Studierende der BiTS bei Bundespressekonferenz

Studierende der BiTS besuchten im Rahmen einer
Lehrveranstaltung die Bundespressekonferenz in Berlin
Die Bundespressekonferenz ist so etwas wie das Hochamt des politischen Journalismus in Deutschland. Über 900 Parlamentsjournalisten laden drei Mal wöchentlich Regierungsvertreter zu sich ein, um den Politikern und ihren Sprechern kritisch auf den Zahn zu fühlen. Deutschland ist das einzige Land, indem Journalisten die Pressekonferenzen mit den maßgeblichen Persönlichkeiten aus Politik, Wirtschaft und Kultur selbst organisieren.

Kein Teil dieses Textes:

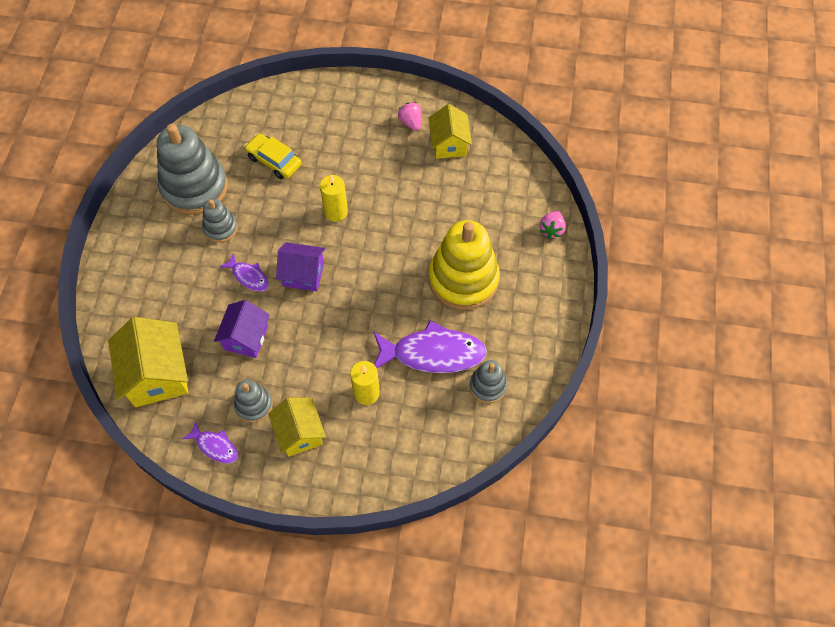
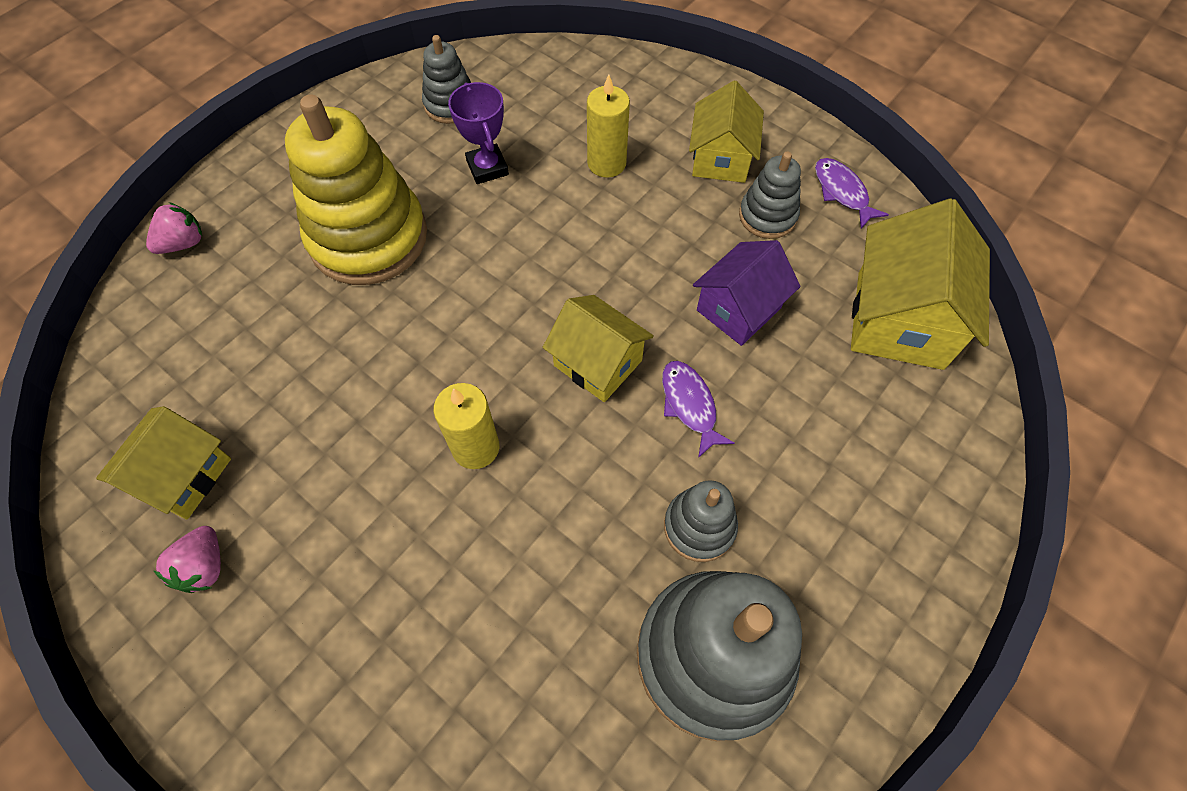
camera: 150 degrees left, 0 degrees up
(274, 161) = (521, 629): yellow car -> none
(303, 274) = (598, 363): purple house -> yellow house
(433, 353) = (487, 168): purple fish -> purple trophy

Daher war es schon etwas ganz besonderes, als Peter Mücke, Lehrbeauftragter am Berliner Campus der BiTS und zugleich Hauptstadtkorrespondent für den NDR, eine Gruppe von Studierenden aus dem dritten Semester mit ins Haus der Bundespressekonferenz am Schiffbauerdamm nehmen konnte. 

Zielsetzung der BiTS-Studierenden war es, aus dem Besuch der Bundespressekonferenz entsprechende Radiobeiträge zu entwickeln und diese in einem Crashkurs fertig zu produzieren, um so ein Grundverständnis für die Arbeitsweise von Radiojournalisten zu erhalten.